* AIM OF THE TASK: Reproduce the text of all the records below, line for line, without any changes. Leave the pictures out of your answer.

* RECORDS FOR THIS TASK:
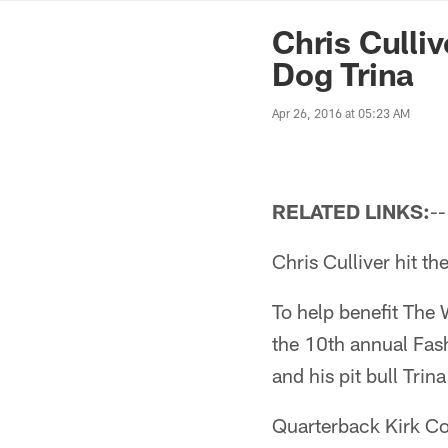
News | Washingto
Chris Culli
Dog Trina
Apr 26, 2016 at 05:23 AM
RELATED LINKS:
-
Chris Culliver hit t
To help benefit The
the 10th annual Fas
and his pit bull Trina
Quarterback Kirk Co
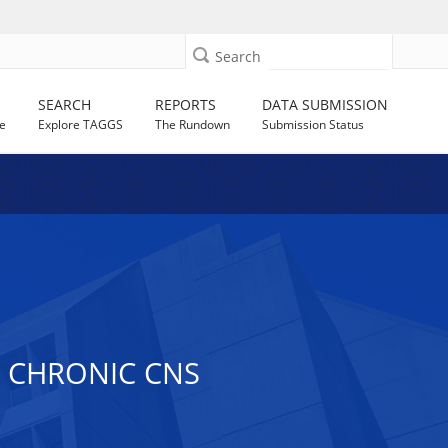
Search
SEARCH
REPORTS
DATA SUBMISSION
e
Explore TAGGS
The Rundown
Submission Status
 CHRONIC CNS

* SOLUTION FOR THIS TASK:
News | Washingto
Chris Culli
Dog Trina
Apr 26, 2016 at 05:23 AM
RELATED LINKS:
-
Chris Culliver hit t
To help benefit The
the 10th annual Fas
and his pit bull Trina
Quarterback Kirk Co
Search
SEARCH
REPORTS
DATA SUBMISSION
e
Explore TAGGS
The Rundown
Submission Status
 CHRONIC CNS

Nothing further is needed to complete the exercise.